Story12 レベルアップ、のちに到着


 「……ちょっと待ってください」


 急に立ち止まった私に、前を歩いていたルキとその肩に乗ったハピィが振り向く。


 「どうした?何かあったのか?」


 「いや、レベル、どのくらい上がったかを知りたくて」


 【そういえば、さっきのディスタリザーの経験値は、ボクらからしたら少ないけど、ミムにとってはとても大きいと思うからね。早速、ステータスを確認してごらん】


 私は頷き、「ステータス」と言った。





 ミム・タチバナ

 Mimu Tachibana


 Job:学生

    Student

 Age:16


 Level:-9

 Magic:Not yet


 HP:-69

 MP:0


 Skill:Not yet





 ――レベルがたったの1、上がっただけだった。まだマイナスだった。


 「ま、まだマイナス……なのか……」


 一人落ち込んでいたら、ルキが励ましてきた。


 「まぁ、たくさん戦えばすぐにマイナスなんて脱することはできるさ」


 「……レベル高い人の励ましなんていらないです」


 「え?あ……ゴメン…」


 明らかに困っている様子のルキ。

 まったく、強い人の同情なんてこっちにゃ何の励ましにもならないんだから!


 【ハハハ、ルーは女の子の扱いが下手だね】


 「うぅ~…」


 事実であるため、何も言い返せずただうなるだけのルキ。

 そんな性格だから初対面で私に悪い印象植え付けるんだよもう。


 あれ?そういえば、気を失う前にステータスを呼び出した時は、何度言っても反応しなかったのに、どうして今になって……?


 「……なんで今はステータスが呼び出せたのか?」


 【多分、レベルが低すg…ゴホンゴホン】


 めっちゃ小声で聞き捨てならないことを言いかけ、咳でごまかすハピィ。


 「今なんつった!?うまく聞き取れなかったんだけど!?」



 そんな私たちのやりとりをじっと見ていたルキは、


 「――お前ら、仲が良いんだな……」


 とぼやいていたが気にしない。


 ……それにしても、もし、ハピィが言いかけた通り、「レベルが低すぎてステータスが呼び出せなかった」のなら、この世界にはステータスが呼び出せるレベル、というものが存在しているはずだ。

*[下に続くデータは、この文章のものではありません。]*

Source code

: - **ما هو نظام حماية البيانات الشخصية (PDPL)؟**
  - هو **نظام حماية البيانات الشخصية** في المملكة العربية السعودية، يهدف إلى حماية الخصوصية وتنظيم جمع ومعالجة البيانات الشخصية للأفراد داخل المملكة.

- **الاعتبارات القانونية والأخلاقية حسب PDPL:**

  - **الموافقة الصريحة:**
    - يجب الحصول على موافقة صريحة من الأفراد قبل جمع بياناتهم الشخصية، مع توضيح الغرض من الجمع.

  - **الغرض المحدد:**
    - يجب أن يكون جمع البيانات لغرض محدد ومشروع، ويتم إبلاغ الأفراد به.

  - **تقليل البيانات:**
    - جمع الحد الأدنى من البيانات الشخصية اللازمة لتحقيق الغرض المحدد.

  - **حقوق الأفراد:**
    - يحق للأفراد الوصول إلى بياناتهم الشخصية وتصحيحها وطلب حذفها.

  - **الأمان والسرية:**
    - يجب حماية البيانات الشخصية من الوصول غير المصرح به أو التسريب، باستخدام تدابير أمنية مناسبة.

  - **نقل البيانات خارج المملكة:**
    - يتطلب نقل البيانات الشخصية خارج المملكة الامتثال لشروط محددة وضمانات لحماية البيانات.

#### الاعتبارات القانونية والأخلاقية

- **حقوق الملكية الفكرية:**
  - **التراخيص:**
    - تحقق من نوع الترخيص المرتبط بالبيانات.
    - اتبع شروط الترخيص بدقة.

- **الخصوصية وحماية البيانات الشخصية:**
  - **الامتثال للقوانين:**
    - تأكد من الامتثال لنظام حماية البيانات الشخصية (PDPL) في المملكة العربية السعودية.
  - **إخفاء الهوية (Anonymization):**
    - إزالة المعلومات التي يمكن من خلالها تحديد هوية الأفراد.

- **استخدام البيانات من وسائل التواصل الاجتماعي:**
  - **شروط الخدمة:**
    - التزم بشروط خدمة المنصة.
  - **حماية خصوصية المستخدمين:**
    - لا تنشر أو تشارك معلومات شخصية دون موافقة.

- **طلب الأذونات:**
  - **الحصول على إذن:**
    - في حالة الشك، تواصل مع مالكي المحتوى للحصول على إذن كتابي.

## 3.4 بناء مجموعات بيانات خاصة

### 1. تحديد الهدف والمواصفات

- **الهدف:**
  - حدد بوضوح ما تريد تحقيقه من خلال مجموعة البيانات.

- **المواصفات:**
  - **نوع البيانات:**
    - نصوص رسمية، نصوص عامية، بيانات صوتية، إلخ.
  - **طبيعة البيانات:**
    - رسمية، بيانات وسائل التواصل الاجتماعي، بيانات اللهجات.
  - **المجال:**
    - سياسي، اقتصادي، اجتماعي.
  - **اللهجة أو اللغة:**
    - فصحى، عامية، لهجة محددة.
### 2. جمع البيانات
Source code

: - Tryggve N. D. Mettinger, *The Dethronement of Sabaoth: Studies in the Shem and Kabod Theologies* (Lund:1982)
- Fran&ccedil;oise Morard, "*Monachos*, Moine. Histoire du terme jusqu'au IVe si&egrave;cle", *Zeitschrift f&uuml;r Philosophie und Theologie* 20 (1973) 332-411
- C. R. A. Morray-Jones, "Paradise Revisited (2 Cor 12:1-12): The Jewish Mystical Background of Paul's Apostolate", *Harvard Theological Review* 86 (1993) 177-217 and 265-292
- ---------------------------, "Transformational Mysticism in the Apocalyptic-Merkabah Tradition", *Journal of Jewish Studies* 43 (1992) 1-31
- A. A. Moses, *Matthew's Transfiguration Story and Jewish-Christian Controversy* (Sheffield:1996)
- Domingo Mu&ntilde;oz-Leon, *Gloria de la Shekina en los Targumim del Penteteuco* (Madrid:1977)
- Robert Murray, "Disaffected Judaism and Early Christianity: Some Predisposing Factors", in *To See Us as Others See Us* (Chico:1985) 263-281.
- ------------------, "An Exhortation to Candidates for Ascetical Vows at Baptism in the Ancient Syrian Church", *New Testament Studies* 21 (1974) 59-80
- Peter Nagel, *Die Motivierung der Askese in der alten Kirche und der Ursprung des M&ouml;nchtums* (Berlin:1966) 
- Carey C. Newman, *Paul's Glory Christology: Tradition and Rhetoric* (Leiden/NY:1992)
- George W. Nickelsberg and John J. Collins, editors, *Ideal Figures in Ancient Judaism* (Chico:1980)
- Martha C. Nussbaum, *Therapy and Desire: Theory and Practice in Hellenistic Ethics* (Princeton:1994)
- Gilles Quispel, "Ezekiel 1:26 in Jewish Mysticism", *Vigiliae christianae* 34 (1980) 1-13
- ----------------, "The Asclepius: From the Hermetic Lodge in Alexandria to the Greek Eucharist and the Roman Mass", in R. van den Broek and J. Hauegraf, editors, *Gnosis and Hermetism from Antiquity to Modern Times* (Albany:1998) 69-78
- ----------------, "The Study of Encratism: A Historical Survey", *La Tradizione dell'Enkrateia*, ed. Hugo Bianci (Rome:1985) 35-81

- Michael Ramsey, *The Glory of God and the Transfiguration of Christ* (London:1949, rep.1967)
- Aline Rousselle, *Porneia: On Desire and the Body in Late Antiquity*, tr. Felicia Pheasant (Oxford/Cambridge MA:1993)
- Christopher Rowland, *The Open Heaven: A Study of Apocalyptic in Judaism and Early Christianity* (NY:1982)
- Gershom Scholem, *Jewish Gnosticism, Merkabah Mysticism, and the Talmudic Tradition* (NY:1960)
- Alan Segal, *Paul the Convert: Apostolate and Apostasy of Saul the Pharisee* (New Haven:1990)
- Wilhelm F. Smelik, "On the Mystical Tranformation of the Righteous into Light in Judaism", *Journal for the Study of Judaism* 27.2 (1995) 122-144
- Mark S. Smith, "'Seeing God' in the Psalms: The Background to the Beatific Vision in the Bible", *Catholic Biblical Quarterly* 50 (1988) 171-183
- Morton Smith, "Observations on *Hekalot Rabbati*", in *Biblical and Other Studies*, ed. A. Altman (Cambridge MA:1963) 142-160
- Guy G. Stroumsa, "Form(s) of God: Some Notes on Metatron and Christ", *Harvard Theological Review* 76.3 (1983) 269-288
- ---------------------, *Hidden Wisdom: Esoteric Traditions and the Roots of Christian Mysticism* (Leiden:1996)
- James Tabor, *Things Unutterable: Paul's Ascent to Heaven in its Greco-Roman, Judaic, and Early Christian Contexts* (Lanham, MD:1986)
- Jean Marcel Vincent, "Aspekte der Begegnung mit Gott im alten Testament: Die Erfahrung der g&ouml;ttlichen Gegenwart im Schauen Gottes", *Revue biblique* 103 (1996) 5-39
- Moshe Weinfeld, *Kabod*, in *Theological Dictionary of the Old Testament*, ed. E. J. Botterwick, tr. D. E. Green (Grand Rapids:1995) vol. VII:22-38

 大女神様、もしかしてそんなところまで細かく設定しているの……??


 まぁ、別にいいんだけどさ。


 「……とりあえず、私の知りたいことはとりあえず解決しましたので早くルシェに行きましょう」


 街はすぐそこだ。

 こんなくだらないことで時間をつぶし、また魔族に襲われるリスクを高めたくない。


 【うん、ミムの言う通り、早く行ったほうがいい。日が傾くと、昼よりもっと厄介な魔族が現れかねないからね】


 「夜は、魔族が行動する時間だから、ってこと?」


 【その通り。魔族は夜行性で、夜には昼の何倍も魔力や体力が跳ね上がるんだ。だから、魔族以外の種族は、夜に不用意に出歩くことを禁じている。もっとも、今になって夜に出歩こう、なんて言う命知らずな奴はいないと思うけどね】


 肩をすくめてハピィが言った。

 それには私も同感だ。


 「でしょうね。……あ、門が見えてきましたよ」


 ようやく、ゆっくり休めるところに行ける。

 もう疲れ切っていた私は、あともう少し、と自分の体にむちを打って歩き続けた。